The use of 401(k) plan loans in 2018 fell to a 9-year low of 22.5% of participants and continued a steady 6-year decline of nearly 10 percentage points, investment management firm T. Rowe Price said on May 1, drawing on data gathered from nearly 2 million participants for its annual benchmarking report.
The report also found that the percentage of participants who took a hardship withdrawal was lower for the ninth consecutive year, declining from 1.9% in 2010 to 1.3% in 2018. But, in contrast, both loan balances and the average amount of hardship withdrawals increased.

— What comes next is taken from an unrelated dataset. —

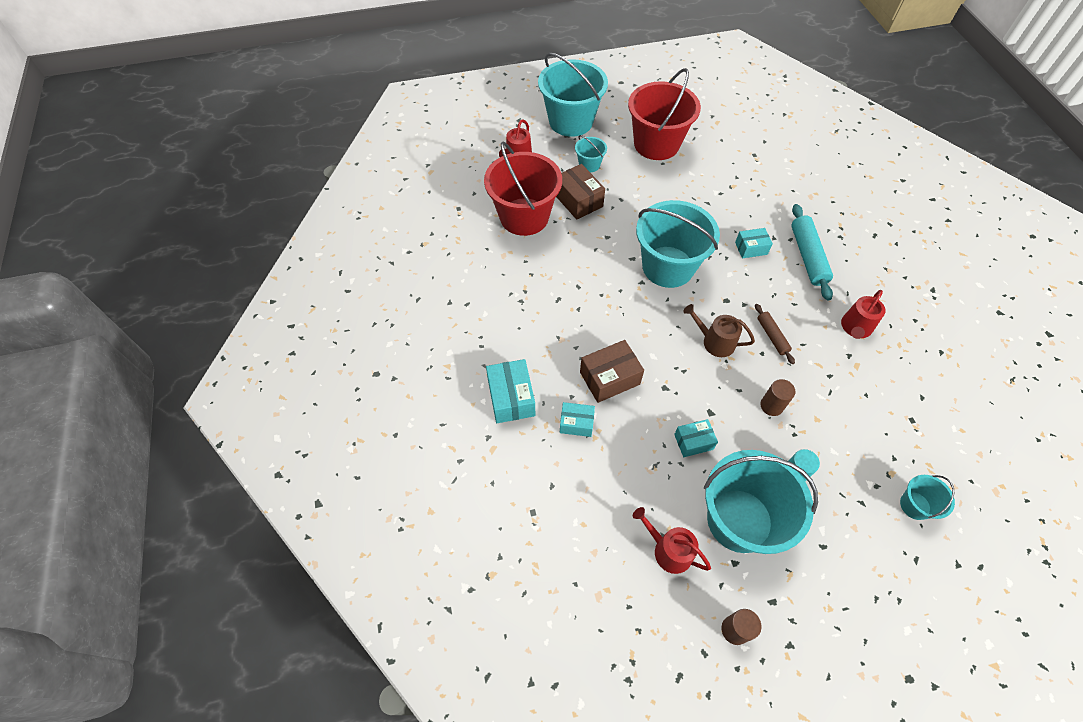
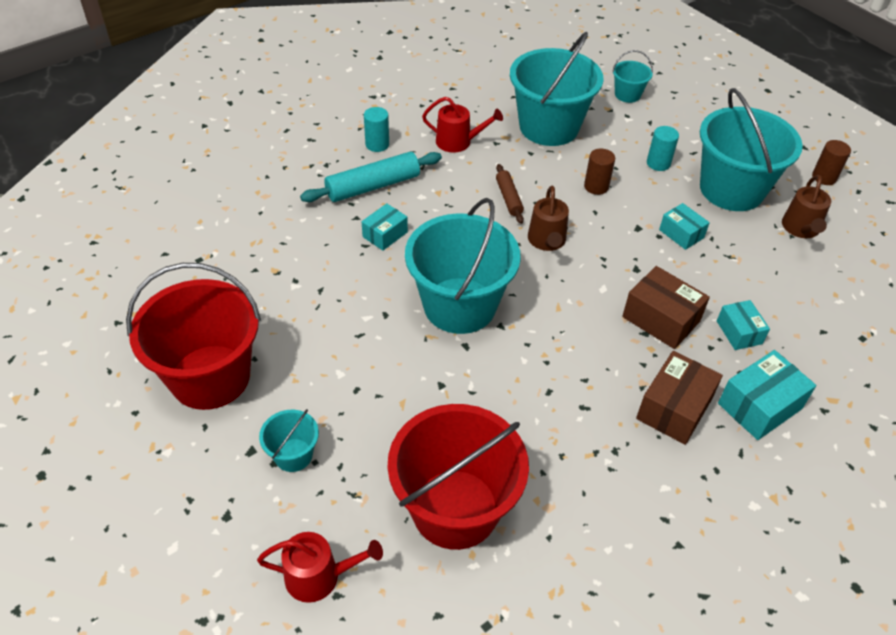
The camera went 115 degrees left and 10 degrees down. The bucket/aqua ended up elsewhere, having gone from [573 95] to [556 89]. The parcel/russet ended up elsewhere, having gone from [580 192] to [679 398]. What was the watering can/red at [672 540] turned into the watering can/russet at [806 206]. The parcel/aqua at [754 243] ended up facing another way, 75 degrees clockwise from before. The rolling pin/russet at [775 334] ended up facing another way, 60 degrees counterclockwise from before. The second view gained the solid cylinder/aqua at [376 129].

Other key findings about T. Rowe Price 401(k) plan usage in the report included:
- Overall defined contribution plan participation declined slightly. The participation rate dropped by nearly 2% from 2017 to 2018. Plans that did not have auto-enrollment experienced participation drop at more than twice the rate of those with auto-enrollment.
- Auto-enrollment continued to significantly affect participant behavior. Participation was more than 40 percentage points higher in plans with auto-enrollment than those without it.
- Pretax deferral rates continued to rise in the T. Rowe Price review. The average pretax deferral rate increased slightly, to 8.6%, reaching a record high for the second year in a row.
- Employer match increased. Plans offering a 4% employer match surpassed those offering a 3% match for the first time. The lowering of the corporate tax rate due to federal tax reform may have contributed to the increase, the firm said.
- Plan adoption and participant usage of target-date funds (TDFs) reached an all-time high. Plan adoption in the T. Rowe Price universe reached a peak of 95%. Participant usage also increased in 2018 across all age groups but was highest among younger workers. Additionally, the percentage of participants with their entire account balance in a TDF has grown by 20 percentage points since 2014.
- 401(k) Roth contributions increased. The number of participants making after-tax Roth contributions increased by nearly 10% compared with 2017; however, overall usage remains low at 7.6%. Millennials aged 30–39 are using the Roth option the most, at nearly 10%, with younger workers aged 20–29 following at 8.8%. In 2018, nearly 75% of plans offered the Roth option.
“Changing employee behavior requires simple solutions and engaging them in a way that motivates them to act. We’ve seen firsthand the positive impact that approachable and easy-to-use resources have on employee behavior,” Kevin Collins, head of Retirement Plan Services at T. Rowe Price, said in a press release about the 2018 findings.
The data in the recently released 2018 study is based on the large-market recordkeeping universe of T. Rowe Price Retirement Plan Services’ 401(k) and 457 plans, consisting of 657 plans and more than 1.8 million participants. It was measured from January 1, 2007, through December 31, 2018.
- Rowe Price Group had $1.08 trillion in assets under management as of March 31. It provides mutual funds, subadvisory services, and separate account management for individual and institutional investors, retirement plans, and financial intermediaries.